Un procès mouvementé et ses conséquences
Lors du procès ayant duré sept semaines, les témoignages de deux femmes ont joué un rôle crucial. Bien que George, juré suppléant, ait reconnu la crédibilité des plaignantes – « Je crois que les deux femmes étaient très crédibles » – il a admis que la preuve d’une intention claire était insuffisante. Le juge Arun Subramanian avait en effet informé le jury qu’ils devraient prouver l’intention manifeste de Combs pour une condamnation.
George ajoute : « Nous recherchions un pistolet fumant pour l’intention », indiquant les défis à surmonter dans ce type d’affaires pénales. Il explique également qu’il n’avait pas perçu « aucune ligne de coercition lumineuse » dans les vidéos présentées comme preuves.
Les difficultés liées à la preuve d’intention
La question cruciale qui se pose est celle du manque évident d’« intention » dans les actions supposées illégales de Combs. L’avocate Maria Cruz Melendez déclare que prouver cette intention est complexe car cela nécessite d’entrer dans l’esprit même de l’accusé.
Elizabeth Geddes, ancienne procureur fédérale, estime que bien que le gouvernement ait présenté un cas convaincant quant à Cassie Ventura, « il est très difficile de prouver qu’un accusé avait l’intention requise ».

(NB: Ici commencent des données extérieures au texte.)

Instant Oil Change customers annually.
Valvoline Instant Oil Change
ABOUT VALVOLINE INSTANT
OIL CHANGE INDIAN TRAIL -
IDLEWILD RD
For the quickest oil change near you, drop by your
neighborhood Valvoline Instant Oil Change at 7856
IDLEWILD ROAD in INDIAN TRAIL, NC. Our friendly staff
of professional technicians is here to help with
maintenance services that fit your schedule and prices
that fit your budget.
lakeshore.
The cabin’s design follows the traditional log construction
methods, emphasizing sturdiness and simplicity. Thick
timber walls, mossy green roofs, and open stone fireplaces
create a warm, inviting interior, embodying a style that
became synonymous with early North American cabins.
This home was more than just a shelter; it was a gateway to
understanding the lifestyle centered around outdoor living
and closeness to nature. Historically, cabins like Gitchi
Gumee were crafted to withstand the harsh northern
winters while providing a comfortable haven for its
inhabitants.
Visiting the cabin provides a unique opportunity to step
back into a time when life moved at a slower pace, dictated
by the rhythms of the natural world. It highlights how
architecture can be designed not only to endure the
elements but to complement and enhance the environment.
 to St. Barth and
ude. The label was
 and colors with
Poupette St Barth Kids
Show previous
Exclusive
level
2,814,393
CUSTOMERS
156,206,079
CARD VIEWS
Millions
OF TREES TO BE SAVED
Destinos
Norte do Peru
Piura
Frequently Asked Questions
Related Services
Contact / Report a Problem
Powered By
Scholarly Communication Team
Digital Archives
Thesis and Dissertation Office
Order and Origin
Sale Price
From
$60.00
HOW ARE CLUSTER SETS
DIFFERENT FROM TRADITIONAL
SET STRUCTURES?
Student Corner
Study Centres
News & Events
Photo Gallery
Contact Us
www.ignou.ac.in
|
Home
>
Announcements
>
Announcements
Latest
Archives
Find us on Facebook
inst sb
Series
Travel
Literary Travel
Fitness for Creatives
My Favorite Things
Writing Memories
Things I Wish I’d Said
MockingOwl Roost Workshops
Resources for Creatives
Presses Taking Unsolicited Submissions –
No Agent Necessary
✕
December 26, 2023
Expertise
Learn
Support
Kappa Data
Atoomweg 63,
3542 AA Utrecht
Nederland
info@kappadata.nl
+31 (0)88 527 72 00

Dans ses plaidoyers finaux, Mark Agnifilo, avocat principal défendant Combs, affirmait qu’il y avait une distinction entre violence conjugale et trafic sexuel :
« La violence domestique ne fait pas nécessairement de Combs un trafiquant sexuel menant une entreprise criminelle », expliquait-il devant le jury.
Réactions au verdict et portée future
Après avoir été acquitté des charges majeures mais reconnu coupable des infractions mineures liées à la prostitution, Sean Combs encoure désormais une peine comprise entre 21 et 63 mois selon les calculs mentionnés par sa défense et par le ministère public respectivement.

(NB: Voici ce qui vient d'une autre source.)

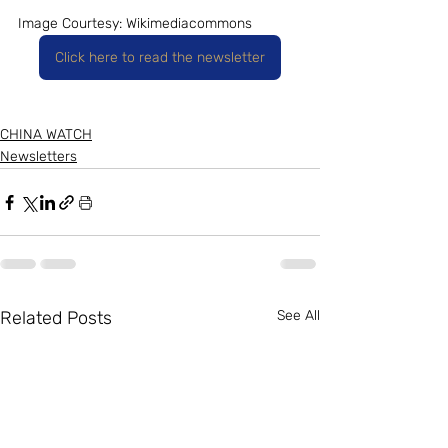
Image Courtesy: Wikimediacommons
Click here to read the newsletter
CHINA WATCH
Newsletters
Related Posts
See All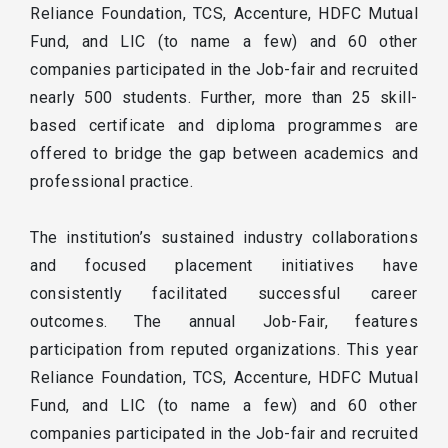
Reliance Foundation, TCS, Accenture, HDFC Mutual
Fund, and LIC (to name a few) and 60 other
companies participated in the Job-fair and recruited
nearly 500 students. Further, more than 25 skill-
based certificate and diploma programmes are
offered to bridge the gap between academics and
professional practice.
The institution’s sustained industry collaborations
and focused placement initiatives have
consistently facilitated successful career
outcomes. The annual Job-Fair, features
participation from reputed organizations. This year
Reliance Foundation, TCS, Accenture, HDFC Mutual
Fund, and LIC (to name a few) and 60 other
companies participated in the Job-fair and recruited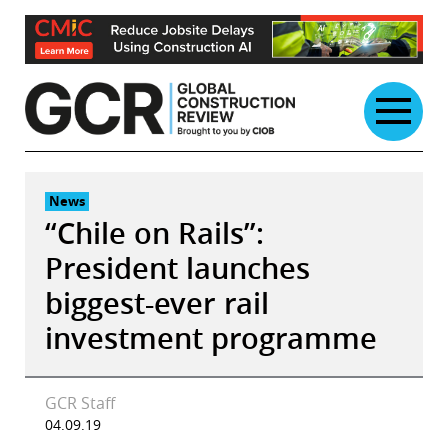
Skip
to
content
News
“Chile on Rails”:
President launches
biggest-ever rail
investment programme
GCR Staff
04.09.19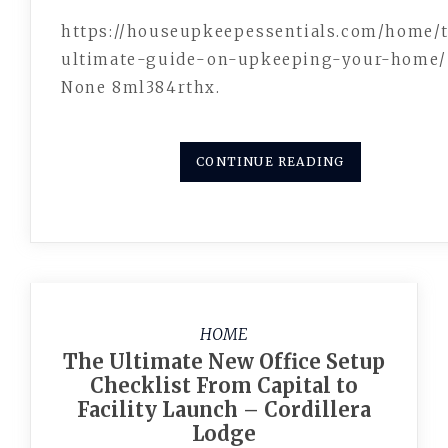
https://houseupkeepessentials.com/home/
ultimate-guide-on-upkeeping-your-home/
None 8ml384rthx.
CONTINUE READING
HOME
The Ultimate New Office Setup
Checklist From Capital to
Facility Launch – Cordillera
Lodge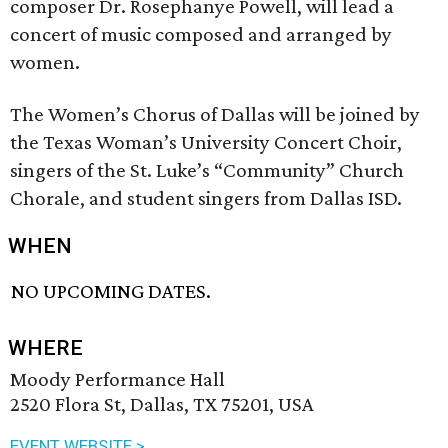
composer Dr. Rosephanye Powell, will lead a
concert of music composed and arranged by
women.
The Women’s Chorus of Dallas will be joined by
the Texas Woman’s University Concert Choir,
singers of the St. Luke’s “Community” Church
Chorale, and student singers from Dallas ISD.
WHEN
NO UPCOMING DATES.
WHERE
Moody Performance Hall
2520 Flora St, Dallas, TX 75201, USA
EVENT WEBSITE >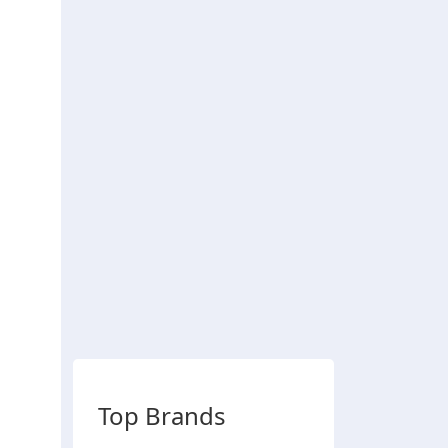
Top Brands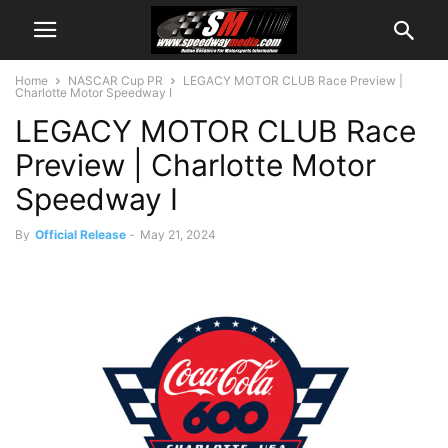
Home
NASCAR Cup PR
LEGACY MOTOR CLUB Race Preview |
Charlotte Motor Speedway I
LEGACY MOTOR CLUB Race
Preview | Charlotte Motor
Speedway I
By
Official Release
-
May 21, 2024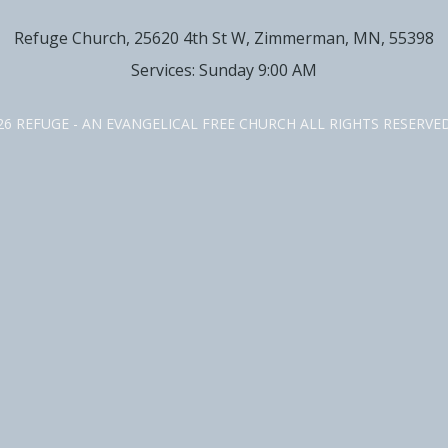
Refuge Church, 25620 4th St W, Zimmerman, MN, 55398
Services: Sunday 9:00 AM
26 REFUGE - AN EVANGELICAL FREE CHURCH ALL RIGHTS RESERV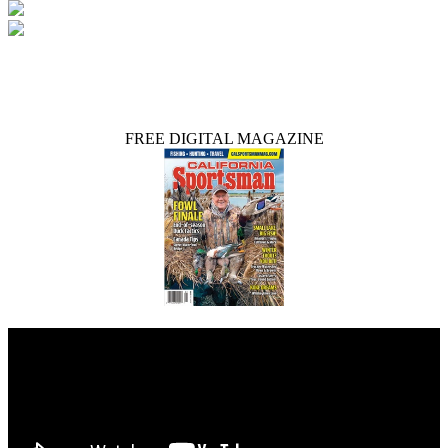
FREE DIGITAL MAGAZINE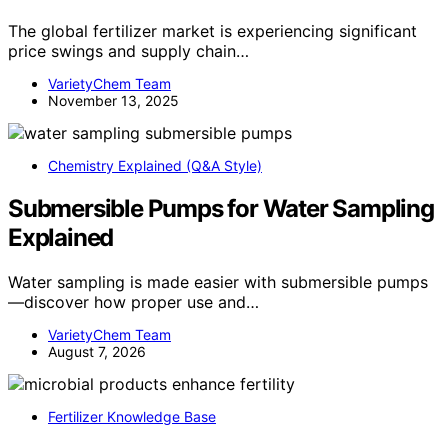
The global fertilizer market is experiencing significant
price swings and supply chain…
VarietyChem Team
November 13, 2025
Chemistry Explained (Q&A Style)
Submersible Pumps for Water Sampling
Explained
Water sampling is made easier with submersible pumps
—discover how proper use and…
VarietyChem Team
August 7, 2026
Fertilizer Knowledge Base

Agnifilo s’est réjoui du verdict en commentant : « Aujourd’hui est une grande victoire pour Sean Combs. C’est une victoire pour le système judiciaire ». Cependant, il reste vivantes des tensions entourant son acquittement total lors des poursuites majeures.
Des questions demeurent quant aux implications futures concernant ces affaires mettant en lumière la complexité du système judiciaire face aux accusations graves comme celles-ci.